New Catalyst Marks Major Step in the March Toward Hydrogen Fuel

Science 1 August 2008:
Vol. 321. no. 5889, p. 620
DOI: 10.1126/science.321.5889.620

Robert F. Service
Climate change concerns, high gas prices, and a good deal of international friction would fade if scientists could learn a trick every houseplant knows: how to absorb sunlight and store its energy in chemical bonds. What's needed are catalysts capable of taking electricity and using it to split water to generate hydrogen gas, a clean fuel. Unfortunately, the catalysts discovered so far work under harsh chemical conditions, and the best ones are made from platinum, a rare and expensive metal.
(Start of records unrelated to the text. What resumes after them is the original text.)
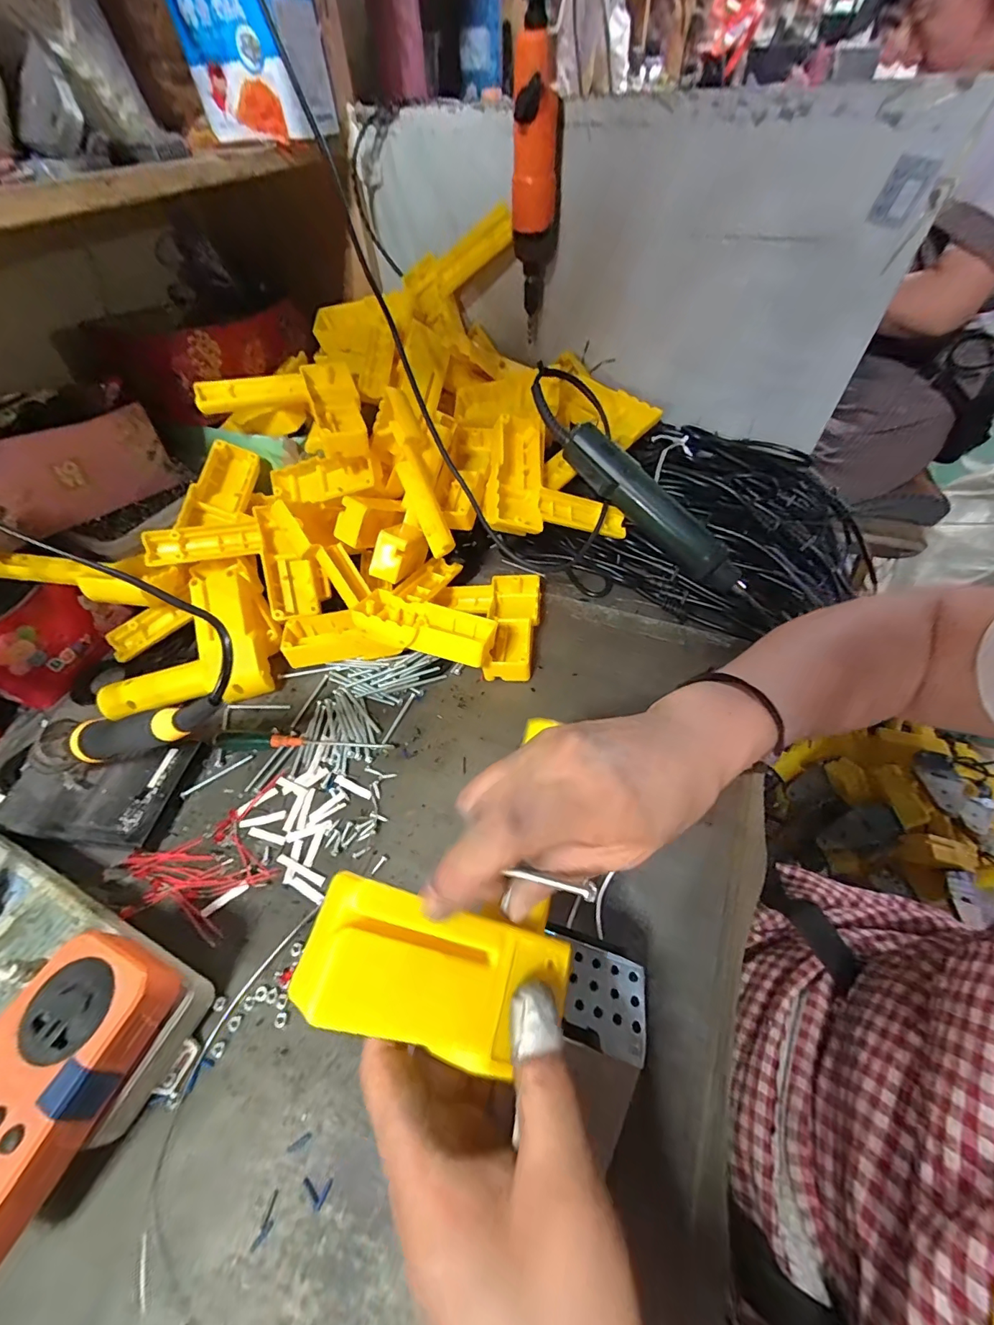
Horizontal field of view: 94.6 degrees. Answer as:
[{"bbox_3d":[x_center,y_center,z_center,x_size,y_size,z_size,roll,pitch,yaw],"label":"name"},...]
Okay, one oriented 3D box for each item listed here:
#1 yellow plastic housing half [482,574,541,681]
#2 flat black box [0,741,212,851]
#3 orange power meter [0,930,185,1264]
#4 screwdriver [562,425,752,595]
[{"bbox_3d":[0.015,-0.035,0.440,0.047,0.031,0.114,3,52,5],"label":"yellow plastic housing half"},{"bbox_3d":[-0.307,0.097,0.359,0.124,0.020,0.081,4,52,6],"label":"flat black box"},{"bbox_3d":[-0.221,0.202,0.215,0.065,0.031,0.126,17,54,16],"label":"orange power meter"},{"bbox_3d":[0.154,-0.147,0.449,0.213,0.034,0.040,40,59,-5],"label":"screwdriver"}]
No more. This week, researchers at the Massachusetts Institute of Technology (MIT) in Cambridge led by chemist Daniel Nocera report online in Science a new water-splitting catalyst that works under environmentally friendly conditions ( More important, it's made from cobalt and phosphorus, fairly cheap and abundant elements. The new catalyst needs improvements before it can solve the world's energy problems, but several outside researchers say it's a crucial development.
"This is a great result," says John Turner, an electrochemist and water-splitting expert at the National Renewable Energy Laboratory in Golden, Colorado. Thomas Moore, a chemist at Arizona State University in Tempe, goes further. "It's a big-to-giant step" in the direction of powering industrial societies with renewable fuels, he says. "I'd say it's a breakthrough." Meanwhile, on pages 671 and 676, other groups report related advances--a cheap plastic fuel cell catalyst that converts hydrogen to electricity, and a solid oxide fuel cell catalyst that operates at lower temperatures--that affect another vital component of any future solar hydrogen system.
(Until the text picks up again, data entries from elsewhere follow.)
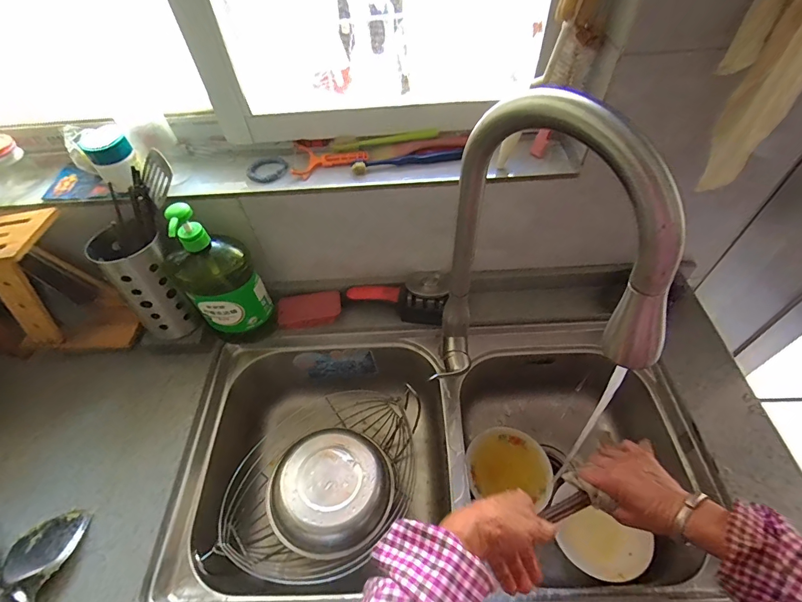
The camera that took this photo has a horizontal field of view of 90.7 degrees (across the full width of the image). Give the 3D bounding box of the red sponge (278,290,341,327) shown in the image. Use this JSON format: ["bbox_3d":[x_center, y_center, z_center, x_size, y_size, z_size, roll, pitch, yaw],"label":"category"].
[{"bbox_3d":[-0.166,0.016,0.722,0.112,0.023,0.059,-9,52,-3],"label":"red sponge"}]

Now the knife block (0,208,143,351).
[{"bbox_3d":[-0.576,-0.015,0.632,0.191,0.244,0.095,-2,52,3],"label":"knife block"}]

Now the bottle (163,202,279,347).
[{"bbox_3d":[-0.279,-0.029,0.621,0.113,0.272,0.074,-30,56,-18],"label":"bottle"}]

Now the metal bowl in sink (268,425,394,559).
[{"bbox_3d":[-0.115,0.303,0.647,0.195,0.055,0.184,-2,52,2],"label":"metal bowl in sink"}]

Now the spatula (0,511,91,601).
[{"bbox_3d":[-0.428,0.411,0.436,0.083,0.033,0.320,-15,53,-7],"label":"spatula"}]

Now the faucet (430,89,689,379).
[{"bbox_3d":[0.131,0.002,0.430,0.051,0.417,0.242,-32,57,-20],"label":"faucet"}]

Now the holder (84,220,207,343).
[{"bbox_3d":[-0.388,-0.024,0.631,0.080,0.182,0.080,-11,52,-5],"label":"holder"}]

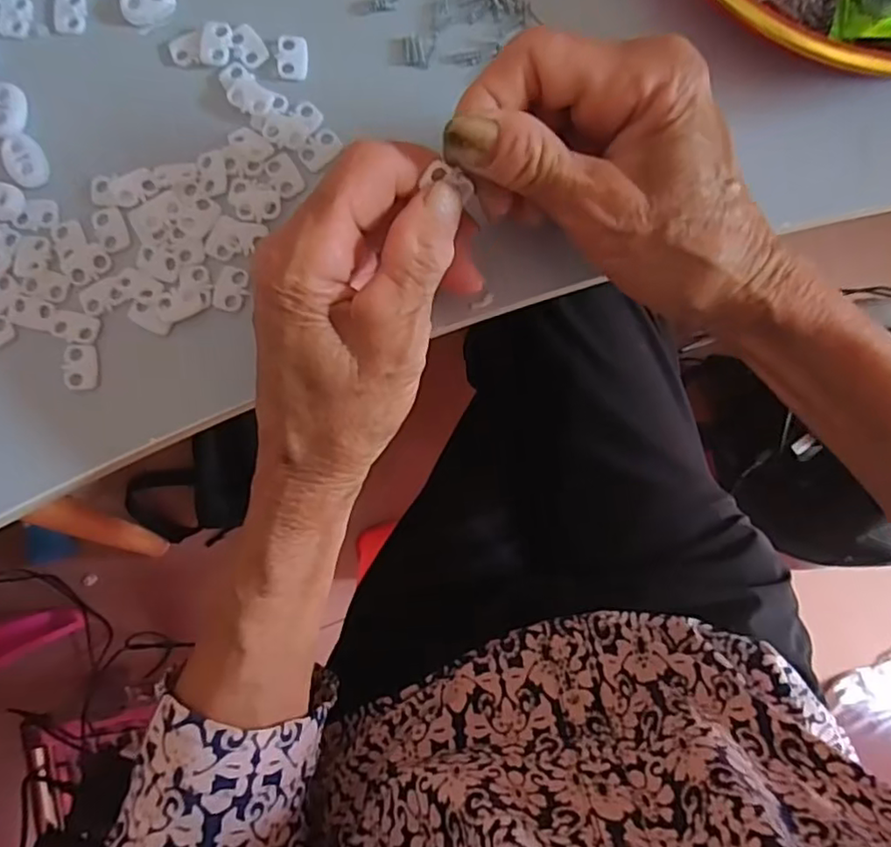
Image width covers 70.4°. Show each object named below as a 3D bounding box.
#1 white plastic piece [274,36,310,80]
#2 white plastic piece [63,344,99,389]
[{"bbox_3d":[-0.064,-0.152,0.262,0.013,0.004,0.018,4,87,-1],"label":"white plastic piece"},{"bbox_3d":[-0.146,-0.023,0.253,0.011,0.004,0.018,2,87,-1],"label":"white plastic piece"}]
English chemists first used electricity to split water more than 200 years ago. The reaction requires two separate catalytic steps. The first, the positively charged electrode, or anode, swipes electrons from hydrogen atoms in water molecules. The result is that protons (hydrogen atoms minus their electrons) break away from their oxygen atoms. The anode catalyst then grabs two oxygen atoms and welds them together to make O2. Meanwhile, the free protons drift through the solution to the negatively charged electrode, or cathode, where they hook up with electrons to make molecular hydrogen (H2).